THE TASK =
Lines where the string "four" appears are to be copied from the entries below.

[[ RECORDS FOR THIS EXERCISE open ]]

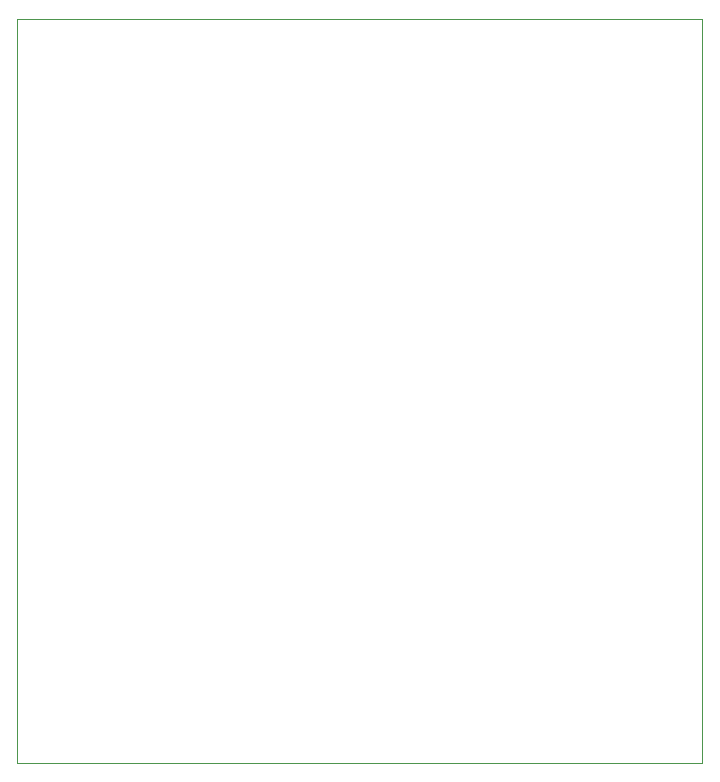
<source format=gbr>
%TF.GenerationSoftware,KiCad,Pcbnew,(5.1.7)-1*%
%TF.CreationDate,2020-11-20T22:02:50-05:00*%
%TF.ProjectId,Temp Probe,54656d70-2050-4726-9f62-652e6b696361,rev?*%
%TF.SameCoordinates,Original*%
%TF.FileFunction,Profile,NP*%
%FSLAX46Y46*%
G04 Gerber Fmt 4.6, Leading zero omitted, Abs format (unit mm)*
G04 Created by KiCad (PCBNEW (5.1.7)-1) date 2020-11-20 22:02:50*
%MOMM*%
%LPD*%
G01*
G04 APERTURE LIST*
%TA.AperFunction,Profile*%
%ADD10C,0.050000*%
%TD*%
G04 APERTURE END LIST*
D10*
X25500000Y-131500000D02*
X25500000Y-68500000D01*
X83500000Y-131500000D02*
X25500000Y-131500000D01*
X83500000Y-68500000D02*
X83500000Y-131500000D01*
X25500000Y-68500000D02*
X83500000Y-68500000D01*
M02*

</source>
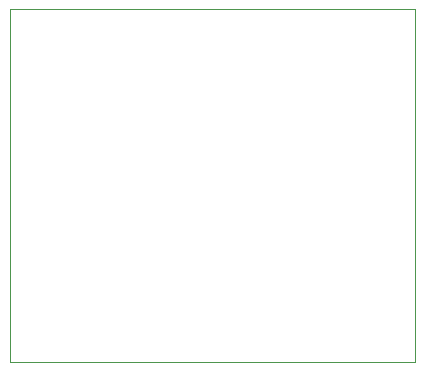
<source format=gbr>
%TF.GenerationSoftware,KiCad,Pcbnew,(5.1.10-1-10_14)*%
%TF.CreationDate,2021-11-21T15:05:05-08:00*%
%TF.ProjectId,Tiny44_motor_revised,54696e79-3434-45f6-9d6f-746f725f7265,rev?*%
%TF.SameCoordinates,Original*%
%TF.FileFunction,Profile,NP*%
%FSLAX46Y46*%
G04 Gerber Fmt 4.6, Leading zero omitted, Abs format (unit mm)*
G04 Created by KiCad (PCBNEW (5.1.10-1-10_14)) date 2021-11-21 15:05:05*
%MOMM*%
%LPD*%
G01*
G04 APERTURE LIST*
%TA.AperFunction,Profile*%
%ADD10C,0.050000*%
%TD*%
G04 APERTURE END LIST*
D10*
X137160000Y-87630000D02*
X138430000Y-87630000D01*
X137160000Y-117475000D02*
X137160000Y-87630000D01*
X171450000Y-117475000D02*
X137160000Y-117475000D01*
X171450000Y-87630000D02*
X171450000Y-117475000D01*
X137795000Y-87630000D02*
X171450000Y-87630000D01*
M02*

</source>
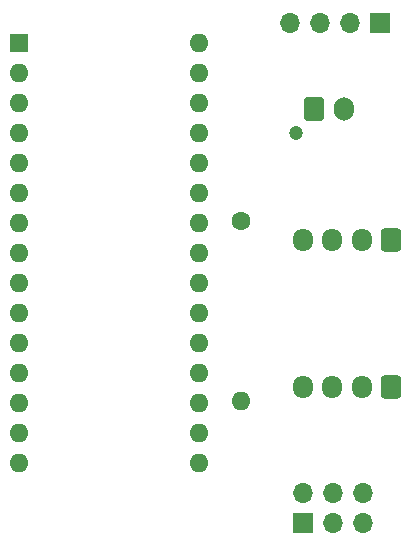
<source format=gbr>
%TF.GenerationSoftware,KiCad,Pcbnew,8.0.0*%
%TF.CreationDate,2024-03-22T16:21:54-07:00*%
%TF.ProjectId,stepper_controller_pcb,73746570-7065-4725-9f63-6f6e74726f6c,rev?*%
%TF.SameCoordinates,Original*%
%TF.FileFunction,Soldermask,Top*%
%TF.FilePolarity,Negative*%
%FSLAX46Y46*%
G04 Gerber Fmt 4.6, Leading zero omitted, Abs format (unit mm)*
G04 Created by KiCad (PCBNEW 8.0.0) date 2024-03-22 16:21:54*
%MOMM*%
%LPD*%
G01*
G04 APERTURE LIST*
G04 Aperture macros list*
%AMRoundRect*
0 Rectangle with rounded corners*
0 $1 Rounding radius*
0 $2 $3 $4 $5 $6 $7 $8 $9 X,Y pos of 4 corners*
0 Add a 4 corners polygon primitive as box body*
4,1,4,$2,$3,$4,$5,$6,$7,$8,$9,$2,$3,0*
0 Add four circle primitives for the rounded corners*
1,1,$1+$1,$2,$3*
1,1,$1+$1,$4,$5*
1,1,$1+$1,$6,$7*
1,1,$1+$1,$8,$9*
0 Add four rect primitives between the rounded corners*
20,1,$1+$1,$2,$3,$4,$5,0*
20,1,$1+$1,$4,$5,$6,$7,0*
20,1,$1+$1,$6,$7,$8,$9,0*
20,1,$1+$1,$8,$9,$2,$3,0*%
G04 Aperture macros list end*
%ADD10R,1.700000X1.700000*%
%ADD11O,1.700000X1.700000*%
%ADD12R,1.600000X1.600000*%
%ADD13O,1.600000X1.600000*%
%ADD14RoundRect,0.250000X0.600000X0.725000X-0.600000X0.725000X-0.600000X-0.725000X0.600000X-0.725000X0*%
%ADD15O,1.700000X1.950000*%
%ADD16C,1.200000*%
%ADD17RoundRect,0.250000X-0.600000X-0.750000X0.600000X-0.750000X0.600000X0.750000X-0.600000X0.750000X0*%
%ADD18O,1.700000X2.000000*%
%ADD19C,1.600000*%
G04 APERTURE END LIST*
D10*
%TO.C,J5*%
X118299996Y-28155000D03*
D11*
X115759996Y-28155000D03*
X113219996Y-28155000D03*
X110679996Y-28155000D03*
%TD*%
D12*
%TO.C,A1*%
X87759996Y-29840000D03*
D13*
X87759996Y-32380000D03*
X87759996Y-34920000D03*
X87759996Y-37460000D03*
X87759996Y-40000000D03*
X87759996Y-42540000D03*
X87759996Y-45080000D03*
X87759996Y-47620000D03*
X87759996Y-50160000D03*
X87759996Y-52700000D03*
X87759996Y-55240000D03*
X87759996Y-57780000D03*
X87759996Y-60320000D03*
X87759996Y-62860000D03*
X87759996Y-65400000D03*
X102999996Y-65400000D03*
X102999996Y-62860000D03*
X102999996Y-60320000D03*
X102999996Y-57780000D03*
X102999996Y-55240000D03*
X102999996Y-52700000D03*
X102999996Y-50160000D03*
X102999996Y-47620000D03*
X102999996Y-45080000D03*
X102999996Y-42540000D03*
X102999996Y-40000000D03*
X102999996Y-37460000D03*
X102999996Y-34920000D03*
X102999996Y-32380000D03*
X102999996Y-29840000D03*
%TD*%
D14*
%TO.C,J3*%
X119249996Y-46525000D03*
D15*
X116749996Y-46525000D03*
X114249996Y-46525000D03*
X111749996Y-46525000D03*
%TD*%
D10*
%TO.C,J1*%
X111749996Y-70475000D03*
D11*
X111749996Y-67935000D03*
X114289996Y-70475000D03*
X114289996Y-67935000D03*
X116829996Y-70475000D03*
X116829996Y-67935000D03*
%TD*%
D14*
%TO.C,J4*%
X119249996Y-58975000D03*
D15*
X116749996Y-58975000D03*
X114249996Y-58975000D03*
X111749996Y-58975000D03*
%TD*%
D16*
%TO.C,J2*%
X111149996Y-37450000D03*
D17*
X112749996Y-35450000D03*
D18*
X115249996Y-35450000D03*
%TD*%
D19*
%TO.C,R1*%
X106499996Y-44880000D03*
D13*
X106499996Y-60120000D03*
%TD*%
M02*

</source>
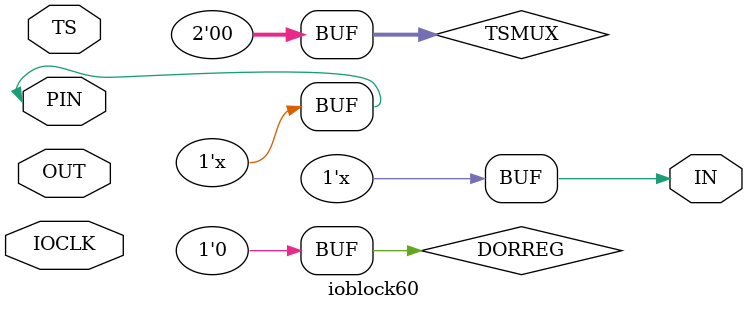
<source format=v>
module ioblock60(
	       inout  PIN,
	       input  TS,
	       input  OUT,
	       output IN,
	       input IOCLK
	       );
   
   reg 		     D;
   reg [2-1:0] 	     TSMUX;
   reg 		     DORREG;

   assign PIN = ( TSMUX == 2'b00 ) ? 1'bz : (( TSMUX == 2'b01 && TS == 1'b1 ) ? OUT : (( TSMUX == 2'b01 && TS == 1'b0 ) ? 1'bz : OUT));
   assign IN  = ( DORREG == 1'b0 ) ? PIN  : D;
   
   initial
     begin
	D=1'b0;
	TSMUX=2'b00;
	DORREG=1'b0;
     end
   
   always @(posedge IOCLK) D=PIN;
   
endmodule       

</source>
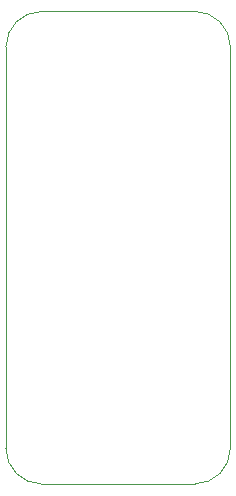
<source format=gbr>
%TF.GenerationSoftware,KiCad,Pcbnew,8.0.7*%
%TF.CreationDate,2024-12-24T16:41:46+01:00*%
%TF.ProjectId,USB2UART_PROG,55534232-5541-4525-945f-50524f472e6b,rev?*%
%TF.SameCoordinates,Original*%
%TF.FileFunction,Profile,NP*%
%FSLAX46Y46*%
G04 Gerber Fmt 4.6, Leading zero omitted, Abs format (unit mm)*
G04 Created by KiCad (PCBNEW 8.0.7) date 2024-12-24 16:41:46*
%MOMM*%
%LPD*%
G01*
G04 APERTURE LIST*
%TA.AperFunction,Profile*%
%ADD10C,0.050000*%
%TD*%
G04 APERTURE END LIST*
D10*
X144000000Y-101000000D02*
X131000000Y-101000000D01*
X147000000Y-64000000D02*
X147000000Y-98000000D01*
X144000000Y-61000000D02*
G75*
G02*
X147000000Y-64000000I0J-3000000D01*
G01*
X131000000Y-101000000D02*
G75*
G02*
X128000000Y-98000000I0J3000000D01*
G01*
X147000000Y-98000000D02*
G75*
G02*
X144000000Y-101000000I-3000000J0D01*
G01*
X131000000Y-61000000D02*
X144000000Y-61000000D01*
X128000000Y-64000000D02*
G75*
G02*
X131000000Y-61000000I3000000J0D01*
G01*
X128000000Y-98000000D02*
X128000000Y-64000000D01*
M02*

</source>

[[ RECORDS FOR THIS EXERCISE closed ]]

COMPLETED EXERCISE =
0 Add four circle primitives for the rounded corners*
0 Add four rect primitives between the rounded corners*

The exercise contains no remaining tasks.